In that case, I am confused why I can't run it on my machine with multiple nodes. I opened an issue on https://github.com/huggingface/accelerate/issues/1489

PS: This machine is used up to 3744 nodes * 4 gpus/node with PyTorch DDP.

JiuhaiChen commented 2 months ago

@WeitaoVan I also have the IndexError: list index out of range issue, have you solved it?

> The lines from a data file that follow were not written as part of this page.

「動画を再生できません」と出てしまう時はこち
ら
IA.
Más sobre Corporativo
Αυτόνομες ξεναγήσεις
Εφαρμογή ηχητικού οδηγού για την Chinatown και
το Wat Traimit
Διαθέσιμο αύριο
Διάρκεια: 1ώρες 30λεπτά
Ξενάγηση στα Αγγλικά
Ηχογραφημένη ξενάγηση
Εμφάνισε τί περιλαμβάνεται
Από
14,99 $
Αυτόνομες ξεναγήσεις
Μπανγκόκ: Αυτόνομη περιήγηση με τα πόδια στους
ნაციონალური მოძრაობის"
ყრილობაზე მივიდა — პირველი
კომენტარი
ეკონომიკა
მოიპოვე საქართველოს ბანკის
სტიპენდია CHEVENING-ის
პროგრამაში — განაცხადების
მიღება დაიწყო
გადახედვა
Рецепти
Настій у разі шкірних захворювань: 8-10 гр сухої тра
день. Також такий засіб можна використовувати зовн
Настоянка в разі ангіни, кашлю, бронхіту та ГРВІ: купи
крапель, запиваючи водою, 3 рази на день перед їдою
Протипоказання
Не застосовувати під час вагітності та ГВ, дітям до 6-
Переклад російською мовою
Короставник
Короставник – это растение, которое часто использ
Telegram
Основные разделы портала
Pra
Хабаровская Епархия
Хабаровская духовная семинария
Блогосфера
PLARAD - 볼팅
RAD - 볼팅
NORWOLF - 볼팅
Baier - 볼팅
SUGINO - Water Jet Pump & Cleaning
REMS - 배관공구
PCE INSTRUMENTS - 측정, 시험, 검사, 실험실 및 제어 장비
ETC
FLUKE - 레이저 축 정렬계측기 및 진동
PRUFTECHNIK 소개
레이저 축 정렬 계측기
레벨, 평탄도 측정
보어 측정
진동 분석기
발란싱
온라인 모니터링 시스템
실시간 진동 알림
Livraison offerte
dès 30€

hubutui commented 6 days ago

here is a slurm sbatch script that works for this minGPT example. just update sbatch_run.sh, and run sbatch sbatch_run.sh.

#!/bin/bash
# account to use
#SBATCH --account=<your accouont>
# job name
#SBATCH --job-name=mingpt
# partition to use
#SBATCH --partition=<partition name>
# number of nodes to use
# we use 2 nodes for ddp training
#SBATCH --nodes=2
# number of tasks per node, set it to 1 here
# we only need to start one task per node, aka the train script
#SBATCH --ntasks-per-node=1
# number of gpus per node to use, we use 1 gpu/node here for demo
#SBATCH --gpus-per-node=1
# number of cpus per gpu to use
#SBATCH --cpus-per-gpu=6
# maximum time to run the job, set it to 10 minutes for demo
#SBATCH --time=00:10:00

# activate your conda environment here
source /path/to/anaconda3/etc/profile.d/conda.sh
conda activate <envname>

rm -vf gpt_snapshot.pt
# print some useful information
echo "ibstatus: $(ibstatus)"
echo "ibdev2netdev: $(ibdev2netdev)"
echo "rdma device: $(rdma link)"
export LOGLEVEL=INFO
# choose one node as the master node for ddp training
export MASTER_ADDR=$(scontrol show hostnames $SLURM_JOB_NODELIST | head -n 1)
# random choose a port between 30000:50000 for master node communitication
export MASTER_PORT=$(( RANDOM % (50000 - 30000 + 1 ) + 30000 ))
echo MASTER_ADDR: $MASTER_ADDR
echo MASTER_PORT: $MASTER_PORT
# enable NCCL debug info if needed for debugging
export NCCL_DEBUG=INFO
echo "environment: $(env | grep NCCL)"
# enable IB native support or not
# export NCCL_IB_DISABLE=0
# which device to use for communitication between nodes
# if NCCL_IB_DISABLE=0, set NCCL_IB_HCA to the device `rdma link` show if nccl could not find one automatically
# export NCCL_IB_HCA=
# if NCCL_IB_DISABLE=1, set NCCL_SOCKET_IFNAME to the device `ibdev2netdev` or `ip link show` show if nccl could not find one automatically
# export NCCL_SOCKET_IFNAME=
# export NCCL_TOPO_DUMP_FILE=topo.xml

# torchrun
# srun --label torchrun \
#     --nnodes $SLURM_NNODES \
#     --nproc_per_node $SLURM_GPUS_PER_NODE \
#     --rdzv_id $RANDOM \
#     --rdzv_backend c10d \
#     --rdzv_endpoint $MASTER_ADDR:$MASTER_PORT \
#     ../main.py

# python -m torch.distributed.run
# srun --label python -m torch.distributed.run \
#     --nnodes $SLURM_NNODES \
#     --nproc_per_node $SLURM_GPUS_PER_NODE \
#     --rdzv_id $RANDOM \
#     --rdzv_backend c10d \
#     --rdzv_endpoint $MASTER_ADDR:$MASTER_PORT \
#     ../main.py

# accelerate
num_processes=$((SLURM_NNODES * SLURM_GPUS_PER_NODE))
srun --label accelerate launch \
    --multi_gpu \
    --rdzv_backend c10d \
    --machine_rank $SLURM_NODEID \
    --num_processes $num_processes \
    --num_machines $SLURM_NNODES \
    --dynamo_backend no \
    --mixed_precision no \
    --main_process_ip $MASTER_ADDR \
    --main_process_port $MASTER_PORT \
    ../main.py

BTW, setting NCCL_DEBUG=INFO, NCCL_IB_DISABLE=1 might help if the experiment stuck. There might be something wrong with the IB setting.